To make up for a projected $300 million deficit, Chicago is asking city employees to take 16 days off without pay in the second half of this year. Project that out over 2010 and it amounts to a 13 percent pay cut. The furlough program is being billed as a stopgap measure until tax revenues bounce back to their pre-recession levels. Does anybody really believe that’s going to happen soon?

The layoff/furlough scenario is widespread. It runs across almost all industries. Families have responded, as they typically do in recessions, by cutting back on vacations, entertainment, dining out and other non-essential purchases. Maybe they put off buying a new car for a year. Or pass on new mulch for the old garden.

This time around, that may not be enough. In this trough of economic activity, some unpleasant truths are emerging that will force us to adjust our expectations:

• Retirement at 65 is not a right, or even an option. With life expectancy rates showing the average American will live to age 77 (80 plus for women), retirement patterns set in the 1940’s no longer apply. The decline in company pension plans, and particularly the economic stress aging baby boomers put on the social security system, will force workers to work longer.

• Higher education will become increasingly unaffordable for many students. Applications to community colleges and public institutions are up because private college tuition (now hovering around $50,000 a year) has grown beyond the combined resources of parents’ savings and college loans.

• The American health care system will change dramatically. The escalating costs of health care and growing number of people who are priced out of health insurance will force a shift in how health care is provided. Merely extending government insurance programs to the uninsured won’t resolve the problem. The rise in health care costs will need to be reined in. This will mean greater government control, fewer options for patients and, in all likelihood, lower salaries for doctors, nurses and health care professionals.

• Wages will not keep pace with consumer costs.

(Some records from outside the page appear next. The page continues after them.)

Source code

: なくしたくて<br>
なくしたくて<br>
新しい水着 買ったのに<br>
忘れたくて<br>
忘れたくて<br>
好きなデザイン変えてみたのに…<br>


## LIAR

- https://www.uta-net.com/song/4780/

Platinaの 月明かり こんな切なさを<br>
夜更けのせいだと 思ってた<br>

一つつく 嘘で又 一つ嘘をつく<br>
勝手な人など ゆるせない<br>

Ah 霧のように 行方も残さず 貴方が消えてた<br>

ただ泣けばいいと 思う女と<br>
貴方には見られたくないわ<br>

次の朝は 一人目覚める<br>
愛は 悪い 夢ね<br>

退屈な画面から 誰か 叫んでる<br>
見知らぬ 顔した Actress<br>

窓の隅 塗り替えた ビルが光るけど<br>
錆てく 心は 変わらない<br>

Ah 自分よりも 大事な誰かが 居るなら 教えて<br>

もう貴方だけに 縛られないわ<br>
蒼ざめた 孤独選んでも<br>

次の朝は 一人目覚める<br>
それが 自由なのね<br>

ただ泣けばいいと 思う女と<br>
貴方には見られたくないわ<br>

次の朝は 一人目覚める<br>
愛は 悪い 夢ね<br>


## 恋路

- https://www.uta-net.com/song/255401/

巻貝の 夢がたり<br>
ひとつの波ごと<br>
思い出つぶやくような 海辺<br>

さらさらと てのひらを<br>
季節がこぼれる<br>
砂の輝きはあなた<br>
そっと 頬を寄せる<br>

The Federal Reserve so far has finagled a massive infusion of low-cost money into the financial system without triggering an inflationary spiral. Companies that have cut or maintained prices to keep market share, however, are chomping at the bit to get back to profitability. Any jump in commodity prices (oil, for instance, which is back on the rise) could set off a wave of price hikes. Meanwhile, there’s no real incentive in times of high unemployment to pay more for labor costs.

• Taxes will rise. You thought the government could do all these bailouts and run up huge deficits without somebody paying the piper? Think again.

There will be optimists out there – there always are – who say this just means we have to learn how to do more with less. The truth is we have to learn how to do less with less. Because there is less to go around.